**À faire:**
1. Répondez à ces questions sur l'extrait consacré à la liberté :
(a) À quoi l'homme est-il soumis dans la nature ?
(b) Pourquoi les hommes se croient-ils libres ?
(c) À quoi la liberté s'oppose-t-elle ?
2. Reprenez l'extrait consacré à la liberté après sa dernière phrase et poursuivez-le de quelques phrases.

Du coup l’homme n’est pas à part dans la nature, il est soumis aux mêmes lois, à la même nécessité. Il n’est pas un « empire dans un empire ».  Cependant, l’homme ignore les causes qui le déterminent à agir, il est dans l’illusion du libre arbitre. Les hommes se croient libres car ils ignorent les causes qui les déterminent dans leurs actions. Ce qu’il illustre avec le fameux exemple de la pierre.

Cependant, pour lui qui critique le libre-arbitre de Descartes, la liberté ne s’oppose pas à la nécessité, mais à la contrainte, synomyme de passivité et de passion. La liberté c’est le fait de comprendre et de participer activement par cette compréhension à la nécessité.

**Informations enregistrées:**
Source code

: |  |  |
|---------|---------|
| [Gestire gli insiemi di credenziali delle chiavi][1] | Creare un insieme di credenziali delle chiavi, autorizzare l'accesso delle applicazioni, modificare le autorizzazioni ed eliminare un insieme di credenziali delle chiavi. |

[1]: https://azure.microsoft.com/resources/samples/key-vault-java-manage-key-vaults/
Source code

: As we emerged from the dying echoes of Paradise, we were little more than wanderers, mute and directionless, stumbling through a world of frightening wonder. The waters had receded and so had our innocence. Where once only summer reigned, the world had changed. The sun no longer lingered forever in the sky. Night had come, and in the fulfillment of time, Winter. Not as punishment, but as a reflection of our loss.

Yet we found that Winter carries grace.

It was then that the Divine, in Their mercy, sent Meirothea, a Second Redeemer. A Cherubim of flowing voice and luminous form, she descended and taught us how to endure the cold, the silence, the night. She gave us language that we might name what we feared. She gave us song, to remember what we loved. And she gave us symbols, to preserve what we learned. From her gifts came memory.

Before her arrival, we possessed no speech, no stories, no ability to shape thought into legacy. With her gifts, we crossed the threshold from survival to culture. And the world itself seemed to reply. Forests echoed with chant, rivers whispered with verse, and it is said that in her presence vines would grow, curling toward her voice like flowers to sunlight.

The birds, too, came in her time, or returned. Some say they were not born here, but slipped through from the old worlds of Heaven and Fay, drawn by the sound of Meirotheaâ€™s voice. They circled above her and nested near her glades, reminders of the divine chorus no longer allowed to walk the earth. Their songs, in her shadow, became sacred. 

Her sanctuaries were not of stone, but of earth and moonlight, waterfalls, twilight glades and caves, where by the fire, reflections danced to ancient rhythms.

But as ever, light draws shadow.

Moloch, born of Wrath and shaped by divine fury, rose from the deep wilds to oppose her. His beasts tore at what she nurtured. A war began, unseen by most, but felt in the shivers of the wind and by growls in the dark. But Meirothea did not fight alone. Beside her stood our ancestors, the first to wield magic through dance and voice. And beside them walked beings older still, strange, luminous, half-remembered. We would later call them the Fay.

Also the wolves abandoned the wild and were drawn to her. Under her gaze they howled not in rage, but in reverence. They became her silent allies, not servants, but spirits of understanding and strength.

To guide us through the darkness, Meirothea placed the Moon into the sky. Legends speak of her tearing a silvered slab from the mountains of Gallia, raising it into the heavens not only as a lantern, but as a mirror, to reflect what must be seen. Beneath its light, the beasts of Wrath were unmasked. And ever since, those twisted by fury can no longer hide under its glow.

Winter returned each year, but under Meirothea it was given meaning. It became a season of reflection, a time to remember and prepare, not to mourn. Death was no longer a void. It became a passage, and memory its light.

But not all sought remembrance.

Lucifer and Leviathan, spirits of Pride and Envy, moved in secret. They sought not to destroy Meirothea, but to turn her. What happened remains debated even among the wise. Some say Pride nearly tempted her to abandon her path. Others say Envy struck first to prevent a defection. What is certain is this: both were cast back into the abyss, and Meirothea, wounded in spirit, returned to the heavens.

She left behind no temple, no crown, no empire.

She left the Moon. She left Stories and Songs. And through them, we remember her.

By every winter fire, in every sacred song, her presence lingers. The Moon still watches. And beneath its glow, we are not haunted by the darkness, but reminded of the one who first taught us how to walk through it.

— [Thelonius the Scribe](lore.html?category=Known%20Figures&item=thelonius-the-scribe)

**Résultats de l'exercice:**
1.
(a) L'homme est soumis aux mêmes lois et à la même nécessité que le reste de la nature.
(b) Les hommes se croient libres parce qu'ils ignorent les causes qui les déterminent dans leurs actions.
(c) La liberté s'oppose à la contrainte, synonyme de passivité et de passion, et non à la nécessité.

2.
 Locke( 1632/1704) , philosophe anglais empiriste pour qui, contrairement aux innéistes et rationalistes, toute connaissance vient de l’expérience. C’est ce qu’il illustre avec la fameuse image de la table rase, surface de cire vierge de toute empreinte, surlaquelle vous venir s’imprimer les idées: « supposons donc qu’au commencement l’âme est ce qu’on appelle une table rase, vide de tous caractères, sans aucune idée, quelle qu’elle soit. Comment vient-elle à recevoir des idées ? Par quel moyen en acquiert-elle cette prodigieuse quantité que l’imagination de l’homme, toujours agissante et sans bornes, lui présente avec une variété presque infinie ? D’où puise-t-elle tous ces matériaux qui sont comme le fond de tous ses raisonnements et de toutes ses connaissances ? A cela je réponds en un mot, de l’expérience : c’est là le fondement de toutes nos connaissances, et c’est de là qu’elles tirent leur première origine. Les observations que nous faisons sur les objets extérieurs et sensibles, ou sur les opérations intérieures de notre âme, que nous apercevons et sur lesquelles nous réfléchissons nous-mêmes, fournissent à notre esprit les matériaux de toutes ses pensées. Ce sont là les deux sources d’où découlent toutes les idées que nous avons, ou que nous pouvons avoir naturellement.”